When video.js was first released all the way back in 2010, Flash was the only way to play video in Firefox, IE, and the Android browser. And when you could use HTML video, it was really complicated to get right and broken in all sorts of scenarios (live streaming, anyone?). Those problems were a big part of why we wrote video.js in the first place. The HTML standard provided a simple, powerful, and universal API for video: why use anything else?
The superiority of HTML video is pretty well established these days and browser support for
video reflects that. If you have your videos in MP4 format, video.js will play them natively in HTML on every modern desktop and mobile browser out there. In video.js 5.0, we started the process of deprecating the last holdout in our supported browsers: the dreaded Internet Explorer 8. If you’re saying to yourself “Wha?! You still support IE8??”, I share your shock and horror. It’s no fun but we’ve been holding out for the couple folks who want to use video on their sites and still have to support ancient clients. There’s a couple more hoops to jump through however, and you should start emotionally preparing yourself for the end of IE8 support if you’re one of the people using it. With IE8 heading out to pasture, including a Flash fallback by default in video.js is starting to look a little silly.

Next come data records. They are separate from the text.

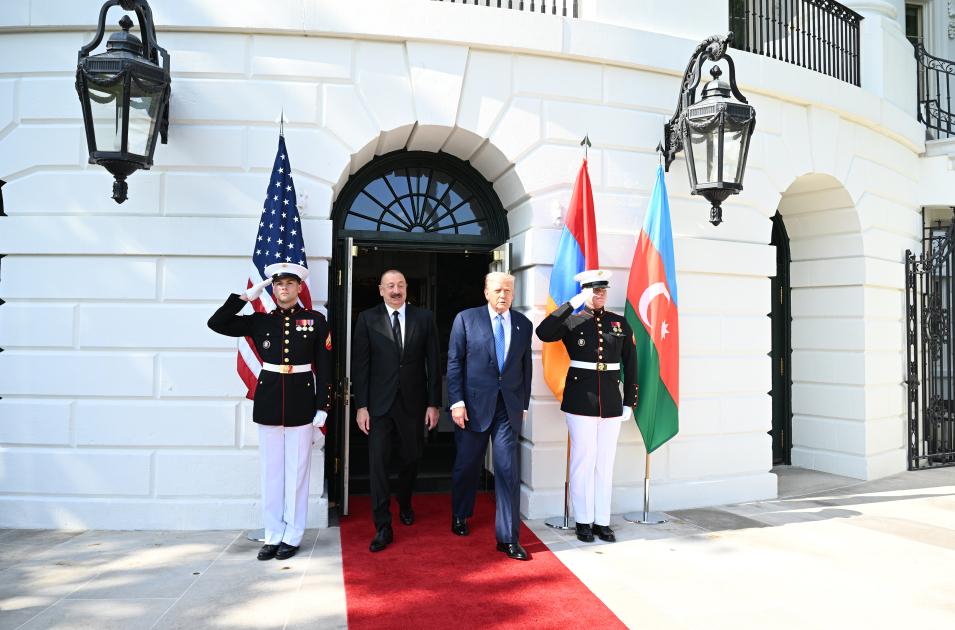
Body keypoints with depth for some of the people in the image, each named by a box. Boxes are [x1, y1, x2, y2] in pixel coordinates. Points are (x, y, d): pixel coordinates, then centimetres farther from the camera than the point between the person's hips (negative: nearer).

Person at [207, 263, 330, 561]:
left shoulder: (315, 321, 1)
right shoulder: (259, 321, 7)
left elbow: (323, 366, 1)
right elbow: (216, 323, 2)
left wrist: (322, 408, -4)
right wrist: (246, 296, -1)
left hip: (301, 402, -2)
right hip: (268, 401, 2)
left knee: (296, 470, 5)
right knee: (271, 470, 8)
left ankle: (292, 536, 18)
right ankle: (273, 535, 20)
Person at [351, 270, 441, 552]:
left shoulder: (425, 318, 2)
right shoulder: (367, 319, 0)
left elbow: (433, 363, 2)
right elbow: (360, 364, -1)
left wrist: (433, 403, -1)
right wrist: (361, 406, -6)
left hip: (413, 402, 2)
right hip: (380, 403, -1)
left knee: (411, 457, 15)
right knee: (378, 460, -5)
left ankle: (405, 503, 42)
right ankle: (383, 527, 5)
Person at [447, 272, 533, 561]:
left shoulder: (524, 324, 7)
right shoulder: (466, 319, -1)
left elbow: (526, 367, 11)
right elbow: (454, 363, -2)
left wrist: (524, 404, 10)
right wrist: (457, 402, -9)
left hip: (508, 407, 2)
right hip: (474, 404, -1)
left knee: (508, 469, -2)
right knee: (467, 465, 12)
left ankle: (508, 538, 7)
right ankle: (460, 515, 39)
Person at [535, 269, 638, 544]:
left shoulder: (620, 323, 8)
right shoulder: (571, 321, 0)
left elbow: (631, 364, 10)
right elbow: (543, 333, -19)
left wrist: (629, 402, 6)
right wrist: (572, 304, -17)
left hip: (611, 403, 3)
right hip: (581, 402, -3)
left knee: (605, 462, 9)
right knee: (583, 461, 3)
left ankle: (602, 522, 21)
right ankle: (583, 522, 17)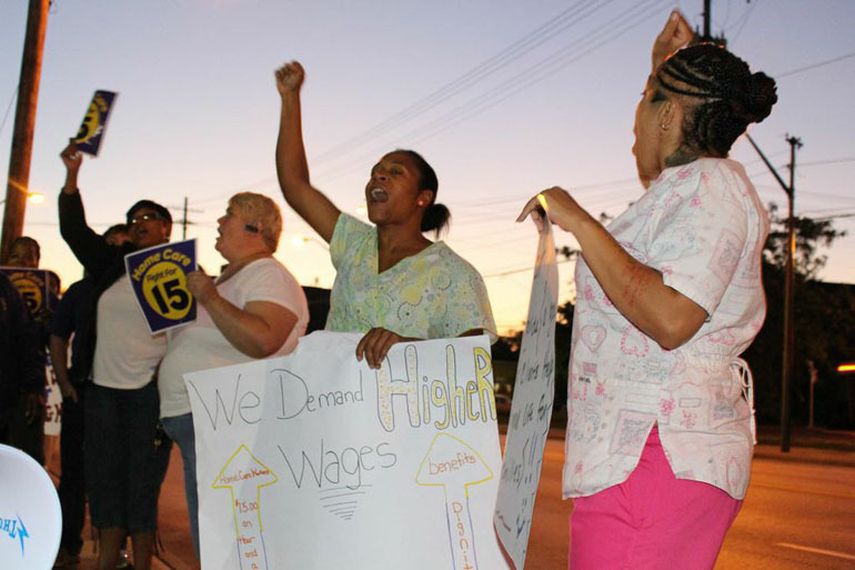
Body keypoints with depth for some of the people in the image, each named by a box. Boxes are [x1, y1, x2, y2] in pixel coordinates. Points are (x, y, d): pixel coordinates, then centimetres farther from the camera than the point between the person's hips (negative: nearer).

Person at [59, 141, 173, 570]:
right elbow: (74, 230, 3)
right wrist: (72, 175, -6)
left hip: (149, 391, -5)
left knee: (142, 482, -2)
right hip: (103, 389, 5)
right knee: (103, 478, 7)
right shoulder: (111, 265, 12)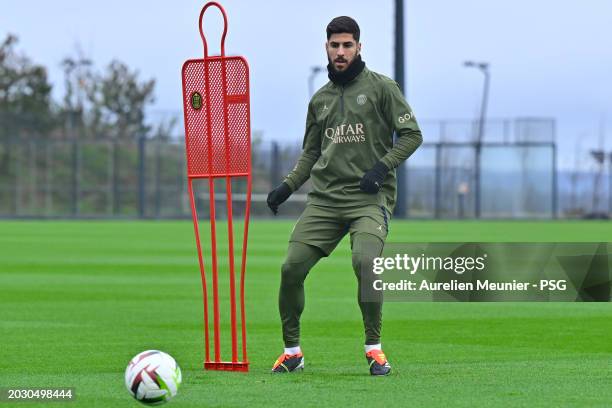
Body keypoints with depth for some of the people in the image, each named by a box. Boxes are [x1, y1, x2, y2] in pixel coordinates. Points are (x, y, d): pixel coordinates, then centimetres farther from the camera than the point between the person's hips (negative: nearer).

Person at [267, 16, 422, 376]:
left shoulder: (381, 87, 3)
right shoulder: (320, 99, 18)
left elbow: (412, 135, 2)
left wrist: (382, 166, -12)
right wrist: (288, 186, 10)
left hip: (370, 198, -4)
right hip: (325, 197, 5)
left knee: (365, 262, -28)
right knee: (292, 268, -9)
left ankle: (374, 347, -10)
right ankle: (292, 351, 7)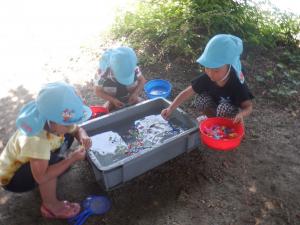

So here’s what we’re thinking: move Flash support out of the core of video.js and into our legacy-compatiblity shim around the time Chrome begins deprecating Flash this December. We’ll keep it around for awhile to support some more complex usage (say, live streaming in IE10) but the heart of video.js will go from “HTML-first” to “HTML-only.” That should mean more focus from the core committers on some amazing new stuff like improving our plugin framework, enhancing our support for HLS and DASH, and making advanced features like ads easier to integrate and better for viewers.